((

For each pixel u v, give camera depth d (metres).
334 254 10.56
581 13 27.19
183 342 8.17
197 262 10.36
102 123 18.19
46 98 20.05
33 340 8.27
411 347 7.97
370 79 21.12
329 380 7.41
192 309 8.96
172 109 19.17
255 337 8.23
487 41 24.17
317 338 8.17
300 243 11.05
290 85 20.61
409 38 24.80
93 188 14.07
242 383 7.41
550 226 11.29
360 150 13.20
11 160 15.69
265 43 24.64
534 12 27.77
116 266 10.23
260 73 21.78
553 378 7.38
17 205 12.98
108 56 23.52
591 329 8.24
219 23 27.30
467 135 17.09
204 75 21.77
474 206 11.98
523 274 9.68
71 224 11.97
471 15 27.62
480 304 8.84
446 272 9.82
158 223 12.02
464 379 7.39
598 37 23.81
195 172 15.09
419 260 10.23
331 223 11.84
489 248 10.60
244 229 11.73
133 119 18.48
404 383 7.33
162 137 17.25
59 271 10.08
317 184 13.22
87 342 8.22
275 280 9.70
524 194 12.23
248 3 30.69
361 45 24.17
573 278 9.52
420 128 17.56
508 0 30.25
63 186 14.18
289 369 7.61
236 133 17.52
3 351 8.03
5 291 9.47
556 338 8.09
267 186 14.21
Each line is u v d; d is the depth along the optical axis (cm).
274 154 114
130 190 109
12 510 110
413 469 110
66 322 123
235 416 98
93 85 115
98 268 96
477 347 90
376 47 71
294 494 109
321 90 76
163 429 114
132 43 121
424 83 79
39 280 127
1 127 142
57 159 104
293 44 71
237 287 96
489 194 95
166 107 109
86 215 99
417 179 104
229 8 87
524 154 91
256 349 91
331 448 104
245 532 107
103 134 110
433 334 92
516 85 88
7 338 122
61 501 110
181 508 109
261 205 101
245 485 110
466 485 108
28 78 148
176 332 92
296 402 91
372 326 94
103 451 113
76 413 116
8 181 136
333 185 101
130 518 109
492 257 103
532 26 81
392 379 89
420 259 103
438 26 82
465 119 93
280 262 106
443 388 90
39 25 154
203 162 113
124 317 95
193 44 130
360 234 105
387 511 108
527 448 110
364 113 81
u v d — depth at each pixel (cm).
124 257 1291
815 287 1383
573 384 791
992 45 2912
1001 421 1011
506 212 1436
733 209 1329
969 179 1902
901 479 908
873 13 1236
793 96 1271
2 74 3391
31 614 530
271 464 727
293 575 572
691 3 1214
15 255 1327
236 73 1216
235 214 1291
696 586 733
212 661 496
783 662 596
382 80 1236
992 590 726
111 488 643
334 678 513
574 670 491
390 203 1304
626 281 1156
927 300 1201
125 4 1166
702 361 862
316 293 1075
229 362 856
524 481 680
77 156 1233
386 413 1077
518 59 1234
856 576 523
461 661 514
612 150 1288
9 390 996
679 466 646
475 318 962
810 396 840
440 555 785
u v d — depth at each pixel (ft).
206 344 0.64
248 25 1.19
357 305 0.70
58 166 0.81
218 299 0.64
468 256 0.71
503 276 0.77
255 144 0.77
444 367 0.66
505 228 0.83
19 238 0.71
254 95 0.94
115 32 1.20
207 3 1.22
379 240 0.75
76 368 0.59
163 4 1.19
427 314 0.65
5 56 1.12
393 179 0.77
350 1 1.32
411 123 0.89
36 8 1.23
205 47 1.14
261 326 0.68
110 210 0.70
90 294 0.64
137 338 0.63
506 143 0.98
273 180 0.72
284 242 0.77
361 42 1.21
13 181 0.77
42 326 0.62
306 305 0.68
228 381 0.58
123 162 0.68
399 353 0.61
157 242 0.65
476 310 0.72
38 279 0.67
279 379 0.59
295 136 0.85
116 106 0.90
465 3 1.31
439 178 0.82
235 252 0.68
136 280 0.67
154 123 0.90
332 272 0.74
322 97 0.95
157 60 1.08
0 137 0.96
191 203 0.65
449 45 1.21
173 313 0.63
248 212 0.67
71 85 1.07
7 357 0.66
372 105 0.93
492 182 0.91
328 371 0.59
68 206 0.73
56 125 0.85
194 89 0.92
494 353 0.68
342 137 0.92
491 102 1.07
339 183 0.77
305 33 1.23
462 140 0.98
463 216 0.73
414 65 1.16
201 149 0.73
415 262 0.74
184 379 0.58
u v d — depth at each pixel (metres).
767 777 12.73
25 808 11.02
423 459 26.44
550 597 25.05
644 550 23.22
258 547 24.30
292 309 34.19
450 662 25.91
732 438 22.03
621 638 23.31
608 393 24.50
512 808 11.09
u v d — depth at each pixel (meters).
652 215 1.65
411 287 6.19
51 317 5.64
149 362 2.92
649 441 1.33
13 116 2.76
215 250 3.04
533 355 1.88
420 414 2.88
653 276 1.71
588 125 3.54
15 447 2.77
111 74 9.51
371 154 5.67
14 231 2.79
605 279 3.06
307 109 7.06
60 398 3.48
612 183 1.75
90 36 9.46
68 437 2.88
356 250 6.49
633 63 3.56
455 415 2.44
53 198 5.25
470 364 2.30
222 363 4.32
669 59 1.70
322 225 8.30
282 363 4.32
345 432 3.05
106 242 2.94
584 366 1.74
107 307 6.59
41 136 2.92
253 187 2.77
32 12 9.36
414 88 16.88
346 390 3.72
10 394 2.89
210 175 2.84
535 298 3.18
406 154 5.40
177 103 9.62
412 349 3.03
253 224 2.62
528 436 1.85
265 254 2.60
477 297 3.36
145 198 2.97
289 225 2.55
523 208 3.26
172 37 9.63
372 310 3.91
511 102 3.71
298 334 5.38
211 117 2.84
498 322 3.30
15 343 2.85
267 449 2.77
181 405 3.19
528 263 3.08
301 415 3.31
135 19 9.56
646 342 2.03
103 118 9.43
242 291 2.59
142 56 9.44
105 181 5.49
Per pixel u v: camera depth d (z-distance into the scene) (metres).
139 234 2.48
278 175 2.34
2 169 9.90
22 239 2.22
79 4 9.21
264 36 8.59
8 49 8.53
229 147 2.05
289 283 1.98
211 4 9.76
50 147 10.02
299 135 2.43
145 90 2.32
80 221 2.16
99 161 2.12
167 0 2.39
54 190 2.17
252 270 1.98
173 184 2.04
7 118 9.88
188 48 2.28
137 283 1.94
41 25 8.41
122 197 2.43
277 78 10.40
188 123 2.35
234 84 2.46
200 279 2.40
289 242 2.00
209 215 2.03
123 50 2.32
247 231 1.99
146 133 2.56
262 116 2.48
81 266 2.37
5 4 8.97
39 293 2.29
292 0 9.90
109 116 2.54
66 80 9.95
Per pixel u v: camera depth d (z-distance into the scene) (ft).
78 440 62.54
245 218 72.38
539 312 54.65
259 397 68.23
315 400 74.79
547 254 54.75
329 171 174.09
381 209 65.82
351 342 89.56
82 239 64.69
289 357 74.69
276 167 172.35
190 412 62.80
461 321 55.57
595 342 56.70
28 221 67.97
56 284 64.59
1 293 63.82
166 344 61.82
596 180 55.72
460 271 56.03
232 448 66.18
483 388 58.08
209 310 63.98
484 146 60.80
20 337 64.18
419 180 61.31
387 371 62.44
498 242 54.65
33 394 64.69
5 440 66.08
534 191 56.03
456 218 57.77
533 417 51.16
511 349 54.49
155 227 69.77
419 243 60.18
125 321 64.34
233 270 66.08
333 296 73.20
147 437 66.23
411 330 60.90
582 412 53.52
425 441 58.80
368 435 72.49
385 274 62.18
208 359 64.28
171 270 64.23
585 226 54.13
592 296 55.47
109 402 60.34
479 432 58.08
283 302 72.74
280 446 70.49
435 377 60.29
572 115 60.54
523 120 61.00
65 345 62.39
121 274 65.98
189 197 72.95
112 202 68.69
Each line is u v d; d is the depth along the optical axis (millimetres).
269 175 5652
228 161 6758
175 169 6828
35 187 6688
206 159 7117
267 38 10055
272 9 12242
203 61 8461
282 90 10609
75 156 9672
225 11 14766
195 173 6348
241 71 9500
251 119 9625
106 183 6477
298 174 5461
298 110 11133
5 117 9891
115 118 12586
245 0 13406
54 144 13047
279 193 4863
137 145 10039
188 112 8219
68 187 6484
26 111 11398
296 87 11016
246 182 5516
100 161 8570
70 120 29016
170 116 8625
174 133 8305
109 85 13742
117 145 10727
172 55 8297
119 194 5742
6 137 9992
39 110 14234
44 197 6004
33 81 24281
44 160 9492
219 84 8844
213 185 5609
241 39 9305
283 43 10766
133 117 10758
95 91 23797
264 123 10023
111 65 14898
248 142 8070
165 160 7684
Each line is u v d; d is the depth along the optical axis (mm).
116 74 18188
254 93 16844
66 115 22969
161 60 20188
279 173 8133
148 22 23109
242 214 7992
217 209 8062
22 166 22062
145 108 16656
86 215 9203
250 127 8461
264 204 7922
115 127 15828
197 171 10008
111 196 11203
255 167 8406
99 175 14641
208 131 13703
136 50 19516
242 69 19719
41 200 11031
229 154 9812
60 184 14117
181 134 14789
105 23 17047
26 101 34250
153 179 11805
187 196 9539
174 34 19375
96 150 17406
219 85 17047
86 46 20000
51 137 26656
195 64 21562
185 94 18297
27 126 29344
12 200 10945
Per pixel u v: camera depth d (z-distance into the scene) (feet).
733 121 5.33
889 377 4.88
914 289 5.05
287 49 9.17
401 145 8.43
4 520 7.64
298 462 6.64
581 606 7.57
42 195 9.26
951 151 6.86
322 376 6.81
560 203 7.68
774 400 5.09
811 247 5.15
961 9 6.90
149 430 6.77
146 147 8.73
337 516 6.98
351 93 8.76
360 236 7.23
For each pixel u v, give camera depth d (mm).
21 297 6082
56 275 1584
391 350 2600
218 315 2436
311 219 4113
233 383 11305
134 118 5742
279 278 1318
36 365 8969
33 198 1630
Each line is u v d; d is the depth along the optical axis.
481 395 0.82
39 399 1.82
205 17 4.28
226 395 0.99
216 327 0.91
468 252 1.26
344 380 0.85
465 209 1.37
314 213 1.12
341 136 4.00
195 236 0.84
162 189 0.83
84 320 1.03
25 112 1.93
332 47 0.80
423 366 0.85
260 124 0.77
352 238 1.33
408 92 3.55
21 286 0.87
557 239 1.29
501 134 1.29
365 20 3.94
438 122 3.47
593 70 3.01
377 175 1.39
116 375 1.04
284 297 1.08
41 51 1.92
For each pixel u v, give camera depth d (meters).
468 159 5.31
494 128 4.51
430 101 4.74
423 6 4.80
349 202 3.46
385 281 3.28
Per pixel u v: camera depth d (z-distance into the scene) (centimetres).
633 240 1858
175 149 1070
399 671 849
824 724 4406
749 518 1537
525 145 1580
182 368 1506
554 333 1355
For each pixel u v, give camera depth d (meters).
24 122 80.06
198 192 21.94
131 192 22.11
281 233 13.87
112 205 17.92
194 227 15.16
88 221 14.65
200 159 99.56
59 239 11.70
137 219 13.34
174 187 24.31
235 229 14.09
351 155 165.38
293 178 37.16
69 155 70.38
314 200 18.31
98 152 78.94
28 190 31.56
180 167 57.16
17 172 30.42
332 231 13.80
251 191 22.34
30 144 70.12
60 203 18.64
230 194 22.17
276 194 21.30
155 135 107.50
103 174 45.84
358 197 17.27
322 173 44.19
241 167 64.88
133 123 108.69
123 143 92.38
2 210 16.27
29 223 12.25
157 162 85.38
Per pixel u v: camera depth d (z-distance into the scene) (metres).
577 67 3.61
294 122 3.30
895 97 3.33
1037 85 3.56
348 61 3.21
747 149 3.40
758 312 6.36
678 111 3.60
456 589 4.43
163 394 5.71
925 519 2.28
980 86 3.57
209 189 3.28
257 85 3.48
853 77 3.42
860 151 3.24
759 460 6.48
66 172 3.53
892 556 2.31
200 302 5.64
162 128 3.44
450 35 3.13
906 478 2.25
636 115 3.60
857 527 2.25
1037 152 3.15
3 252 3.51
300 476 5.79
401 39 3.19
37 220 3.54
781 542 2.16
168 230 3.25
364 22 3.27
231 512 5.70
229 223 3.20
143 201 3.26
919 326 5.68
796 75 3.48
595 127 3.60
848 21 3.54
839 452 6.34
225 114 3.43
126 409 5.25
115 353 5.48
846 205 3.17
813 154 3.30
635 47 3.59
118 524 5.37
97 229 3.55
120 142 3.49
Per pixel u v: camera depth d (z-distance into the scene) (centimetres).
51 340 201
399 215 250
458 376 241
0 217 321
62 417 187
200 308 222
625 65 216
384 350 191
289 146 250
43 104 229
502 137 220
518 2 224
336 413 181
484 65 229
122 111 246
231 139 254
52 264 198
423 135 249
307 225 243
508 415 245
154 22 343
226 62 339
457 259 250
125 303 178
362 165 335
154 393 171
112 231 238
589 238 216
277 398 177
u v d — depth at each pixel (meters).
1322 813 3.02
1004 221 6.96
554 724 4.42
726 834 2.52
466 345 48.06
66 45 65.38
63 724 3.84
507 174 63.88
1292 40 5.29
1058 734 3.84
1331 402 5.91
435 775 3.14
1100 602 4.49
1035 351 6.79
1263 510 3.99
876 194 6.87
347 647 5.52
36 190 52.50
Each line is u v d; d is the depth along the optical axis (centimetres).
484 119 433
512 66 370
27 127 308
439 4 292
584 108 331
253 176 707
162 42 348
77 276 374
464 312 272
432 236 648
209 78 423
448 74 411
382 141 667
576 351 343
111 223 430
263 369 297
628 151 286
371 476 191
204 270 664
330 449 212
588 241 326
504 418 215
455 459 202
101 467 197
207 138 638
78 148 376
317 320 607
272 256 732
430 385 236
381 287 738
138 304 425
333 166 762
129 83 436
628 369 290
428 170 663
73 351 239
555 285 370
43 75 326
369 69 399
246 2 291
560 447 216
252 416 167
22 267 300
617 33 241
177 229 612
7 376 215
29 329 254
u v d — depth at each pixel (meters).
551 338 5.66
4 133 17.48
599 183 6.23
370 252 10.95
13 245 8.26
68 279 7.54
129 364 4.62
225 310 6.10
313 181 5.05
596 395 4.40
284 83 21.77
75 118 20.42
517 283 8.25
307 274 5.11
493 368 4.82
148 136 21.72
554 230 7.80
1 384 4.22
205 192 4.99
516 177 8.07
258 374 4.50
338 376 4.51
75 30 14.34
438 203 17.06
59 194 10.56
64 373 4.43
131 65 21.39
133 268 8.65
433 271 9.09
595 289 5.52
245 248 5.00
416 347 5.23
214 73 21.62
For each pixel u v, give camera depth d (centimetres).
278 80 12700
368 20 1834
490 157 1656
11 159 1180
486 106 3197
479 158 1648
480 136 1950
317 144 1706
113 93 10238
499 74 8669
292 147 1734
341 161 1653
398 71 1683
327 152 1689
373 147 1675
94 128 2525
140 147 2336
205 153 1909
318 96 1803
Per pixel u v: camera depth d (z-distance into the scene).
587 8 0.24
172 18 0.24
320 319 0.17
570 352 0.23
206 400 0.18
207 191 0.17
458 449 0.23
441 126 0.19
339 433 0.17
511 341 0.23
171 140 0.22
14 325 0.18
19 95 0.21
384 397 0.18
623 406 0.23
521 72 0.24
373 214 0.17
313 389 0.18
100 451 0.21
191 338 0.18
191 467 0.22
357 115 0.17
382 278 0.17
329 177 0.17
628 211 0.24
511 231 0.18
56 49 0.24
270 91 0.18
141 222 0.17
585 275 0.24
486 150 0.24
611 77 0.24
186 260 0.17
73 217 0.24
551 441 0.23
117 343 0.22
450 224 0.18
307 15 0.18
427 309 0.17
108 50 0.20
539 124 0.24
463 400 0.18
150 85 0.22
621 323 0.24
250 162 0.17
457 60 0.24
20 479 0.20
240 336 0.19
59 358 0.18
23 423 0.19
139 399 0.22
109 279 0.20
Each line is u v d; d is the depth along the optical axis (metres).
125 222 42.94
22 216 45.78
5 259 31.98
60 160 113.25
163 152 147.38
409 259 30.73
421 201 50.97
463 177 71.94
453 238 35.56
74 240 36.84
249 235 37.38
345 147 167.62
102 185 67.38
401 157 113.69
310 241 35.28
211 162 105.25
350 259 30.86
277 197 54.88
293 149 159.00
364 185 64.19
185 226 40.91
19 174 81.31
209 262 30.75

))

# WHAT TO WORK ON
Exact copies of the lines from the start of the data up to the line holding "108 56 23.52", both included, are all that is needed.

# TASK ANSWER
For each pixel u v, give camera depth d (metres).
334 254 10.56
581 13 27.19
183 342 8.17
197 262 10.36
102 123 18.19
46 98 20.05
33 340 8.27
411 347 7.97
370 79 21.12
329 380 7.41
192 309 8.96
172 109 19.17
255 337 8.23
487 41 24.17
317 338 8.17
300 243 11.05
290 85 20.61
409 38 24.80
93 188 14.07
242 383 7.41
550 226 11.29
360 150 13.20
11 160 15.69
265 43 24.64
534 12 27.77
116 266 10.23
260 73 21.78
553 378 7.38
17 205 12.98
108 56 23.52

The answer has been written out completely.